WHAT YOU HAVE TO DO ->
Report every line of the records that includes the word "Mono".

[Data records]
:::
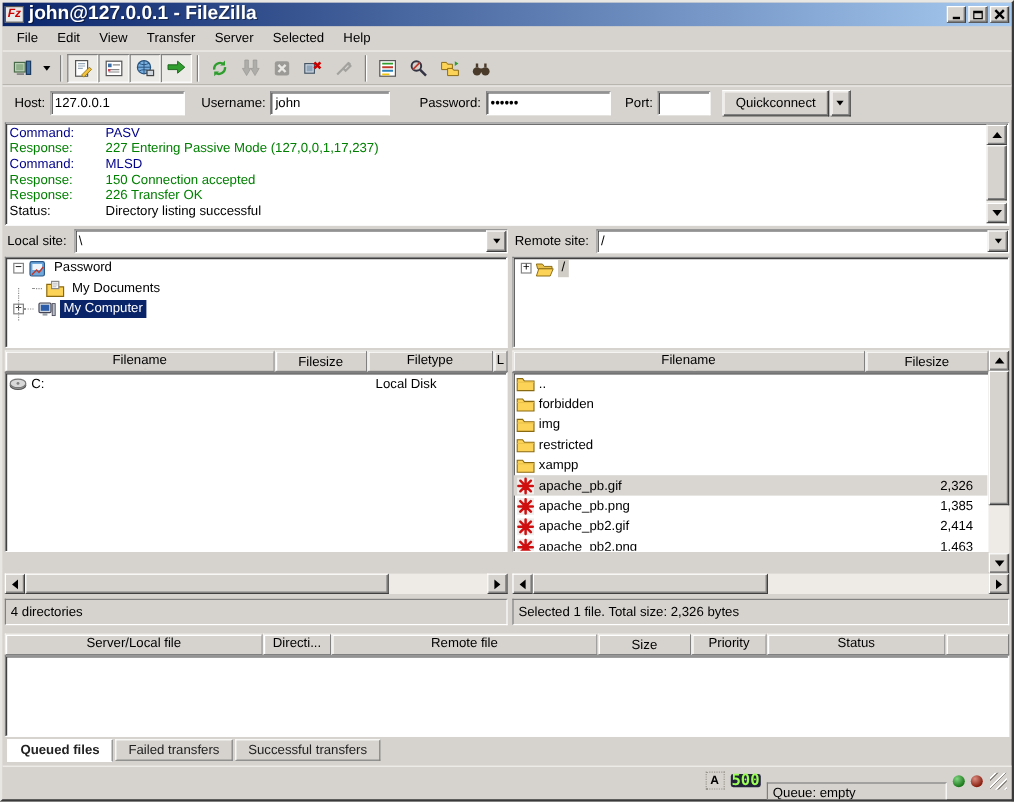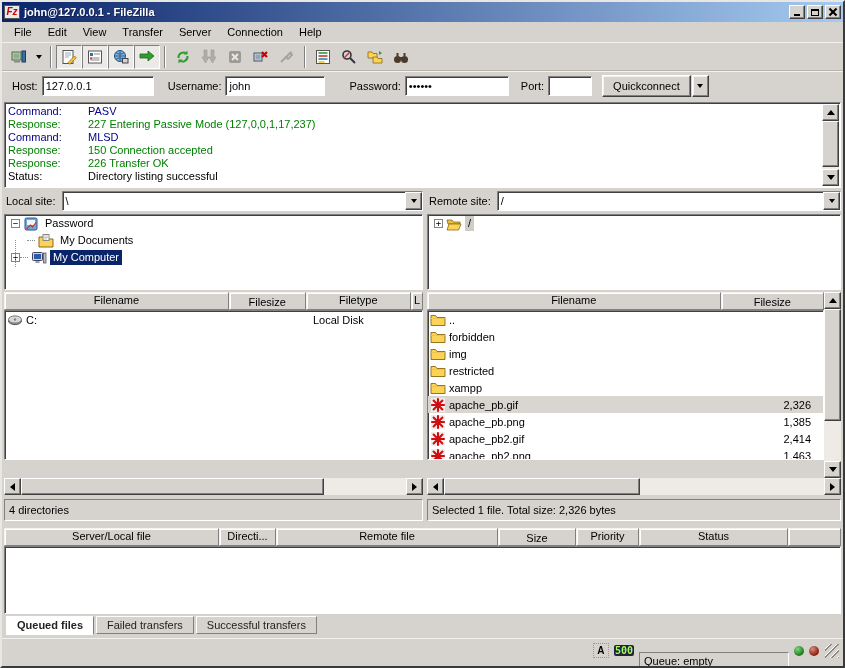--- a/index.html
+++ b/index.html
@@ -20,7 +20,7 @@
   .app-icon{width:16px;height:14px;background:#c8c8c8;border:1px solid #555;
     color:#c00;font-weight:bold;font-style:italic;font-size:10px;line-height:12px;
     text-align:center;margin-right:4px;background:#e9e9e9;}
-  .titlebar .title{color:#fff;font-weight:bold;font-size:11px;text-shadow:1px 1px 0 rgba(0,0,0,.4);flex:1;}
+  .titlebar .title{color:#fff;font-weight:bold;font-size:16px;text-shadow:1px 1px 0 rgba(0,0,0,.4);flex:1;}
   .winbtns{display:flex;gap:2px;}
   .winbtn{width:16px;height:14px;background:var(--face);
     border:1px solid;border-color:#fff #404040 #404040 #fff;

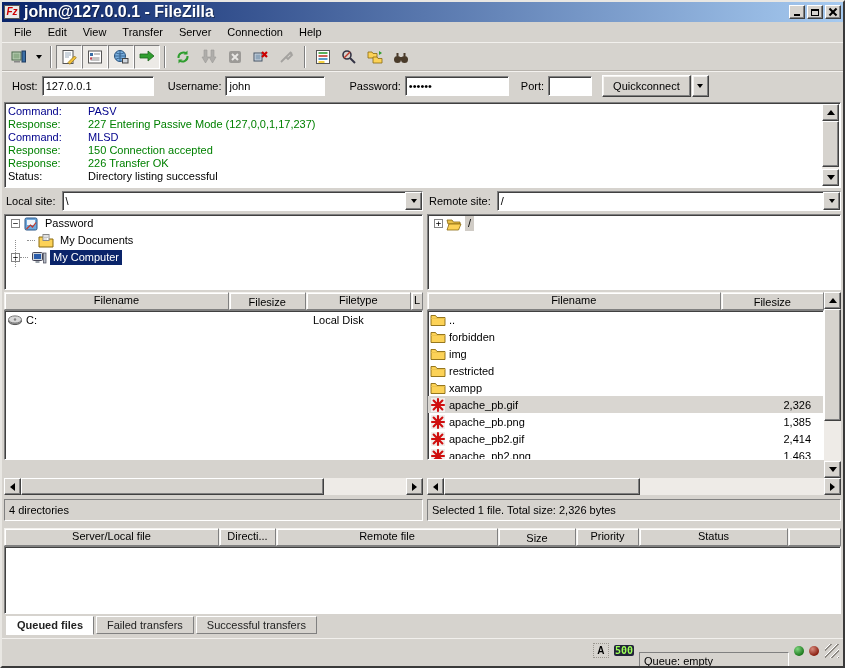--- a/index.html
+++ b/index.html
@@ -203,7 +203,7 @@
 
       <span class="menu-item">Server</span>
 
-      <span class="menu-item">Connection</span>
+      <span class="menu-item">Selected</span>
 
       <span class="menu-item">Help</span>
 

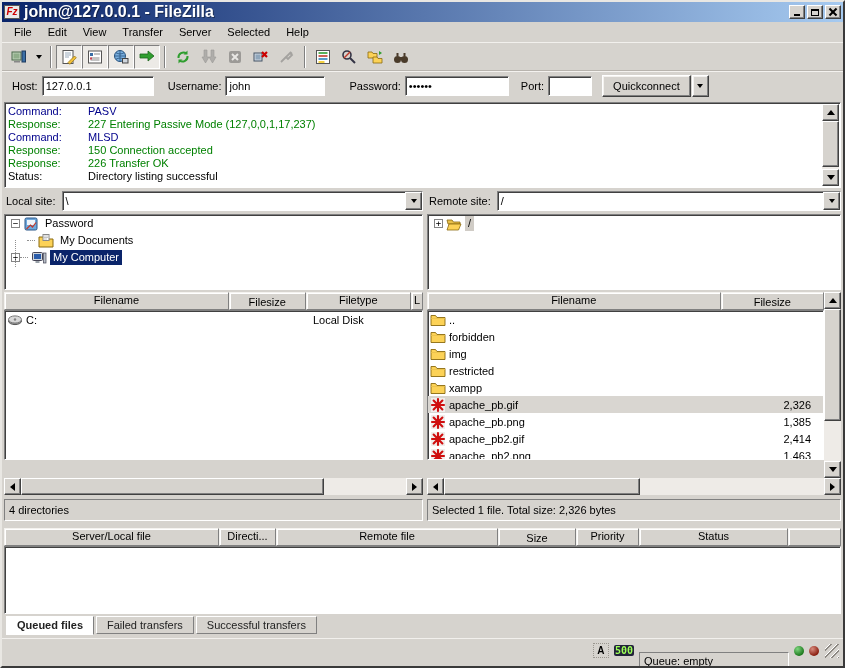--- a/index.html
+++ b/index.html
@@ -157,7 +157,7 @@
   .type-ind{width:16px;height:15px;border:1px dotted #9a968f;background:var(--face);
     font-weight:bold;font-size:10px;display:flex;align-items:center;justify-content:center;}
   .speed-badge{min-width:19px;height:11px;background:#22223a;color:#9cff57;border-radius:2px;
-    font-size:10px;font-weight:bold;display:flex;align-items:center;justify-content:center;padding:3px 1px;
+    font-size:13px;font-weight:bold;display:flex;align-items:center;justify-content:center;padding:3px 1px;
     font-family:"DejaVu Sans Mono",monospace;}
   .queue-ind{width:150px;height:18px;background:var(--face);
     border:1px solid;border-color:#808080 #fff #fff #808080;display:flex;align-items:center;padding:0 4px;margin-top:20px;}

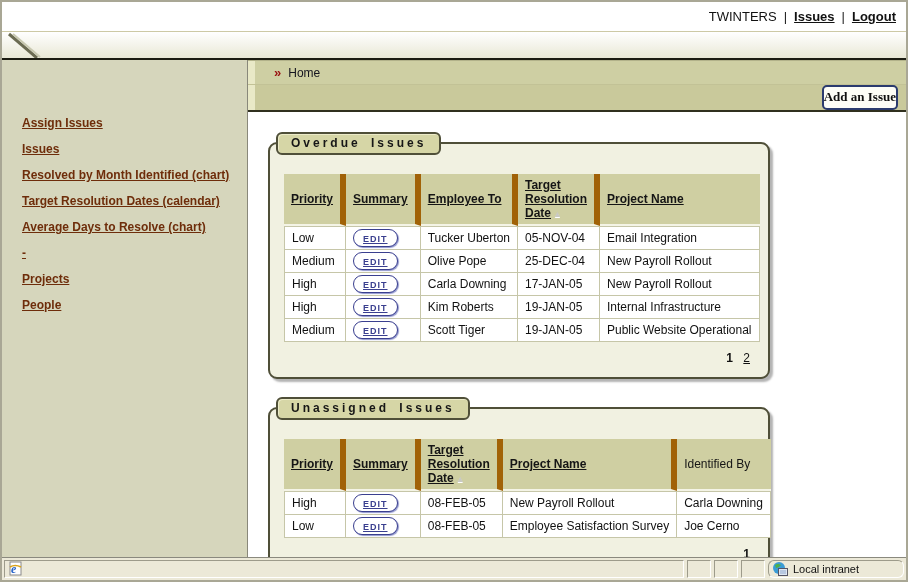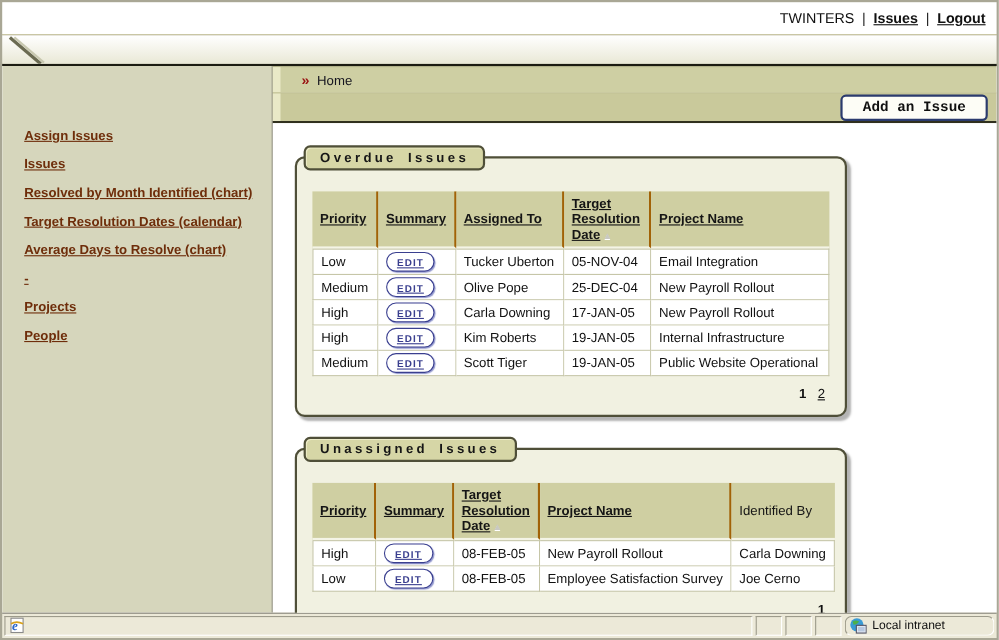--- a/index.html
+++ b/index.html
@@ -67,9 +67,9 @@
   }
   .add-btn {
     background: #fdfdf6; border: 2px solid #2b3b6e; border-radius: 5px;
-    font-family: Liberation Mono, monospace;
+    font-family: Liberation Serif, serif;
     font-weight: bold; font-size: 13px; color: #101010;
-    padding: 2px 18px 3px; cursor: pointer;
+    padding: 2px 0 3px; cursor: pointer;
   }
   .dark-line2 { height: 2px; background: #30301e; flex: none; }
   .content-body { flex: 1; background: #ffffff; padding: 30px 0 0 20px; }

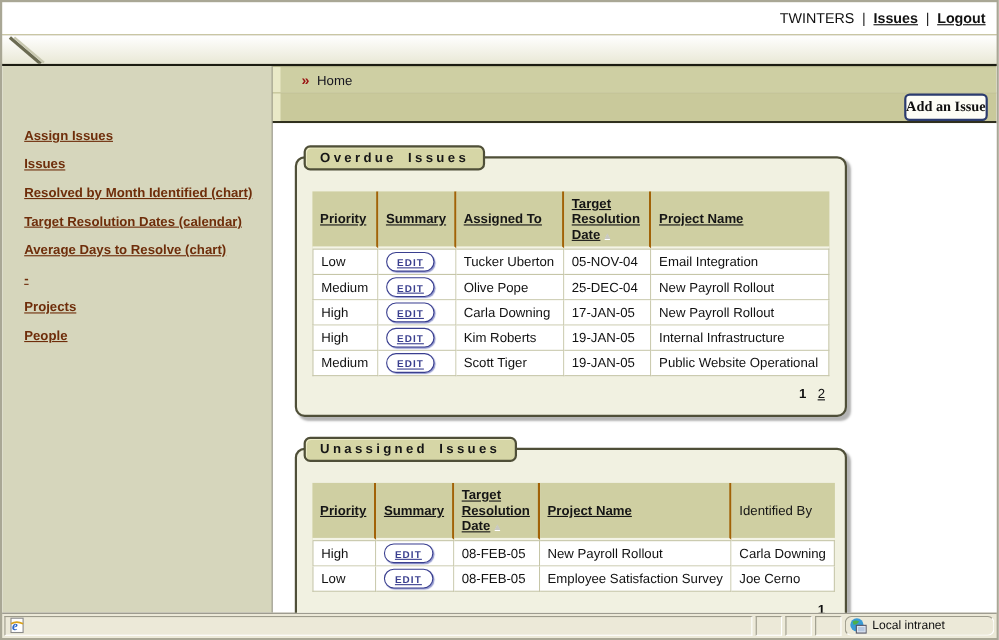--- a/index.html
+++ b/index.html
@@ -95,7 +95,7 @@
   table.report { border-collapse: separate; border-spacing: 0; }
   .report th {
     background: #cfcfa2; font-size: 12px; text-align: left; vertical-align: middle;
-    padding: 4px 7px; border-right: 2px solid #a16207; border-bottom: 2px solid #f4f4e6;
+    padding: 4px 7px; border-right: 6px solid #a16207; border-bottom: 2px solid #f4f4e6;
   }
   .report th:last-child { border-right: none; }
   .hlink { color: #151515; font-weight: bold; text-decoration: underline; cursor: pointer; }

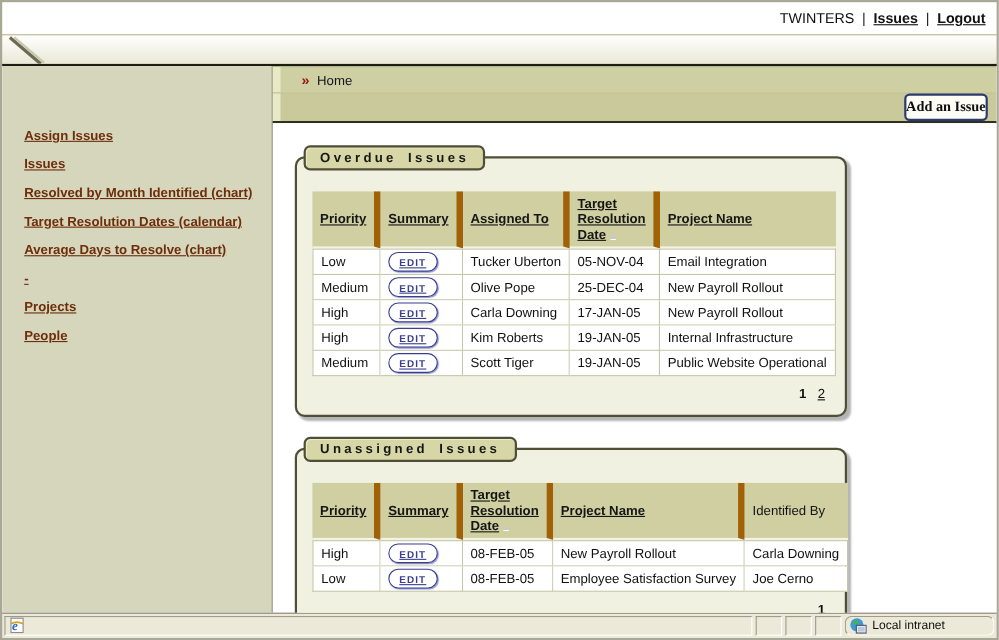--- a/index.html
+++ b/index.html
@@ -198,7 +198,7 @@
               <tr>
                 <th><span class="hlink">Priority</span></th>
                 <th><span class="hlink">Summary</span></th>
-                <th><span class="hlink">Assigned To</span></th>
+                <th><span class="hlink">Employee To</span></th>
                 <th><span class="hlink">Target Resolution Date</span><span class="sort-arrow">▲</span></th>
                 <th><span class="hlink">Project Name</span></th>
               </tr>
:::
THE ANSWER ->
     font-family:"DejaVu Sans Mono",monospace;}
-    font-family: Liberation Mono, monospace;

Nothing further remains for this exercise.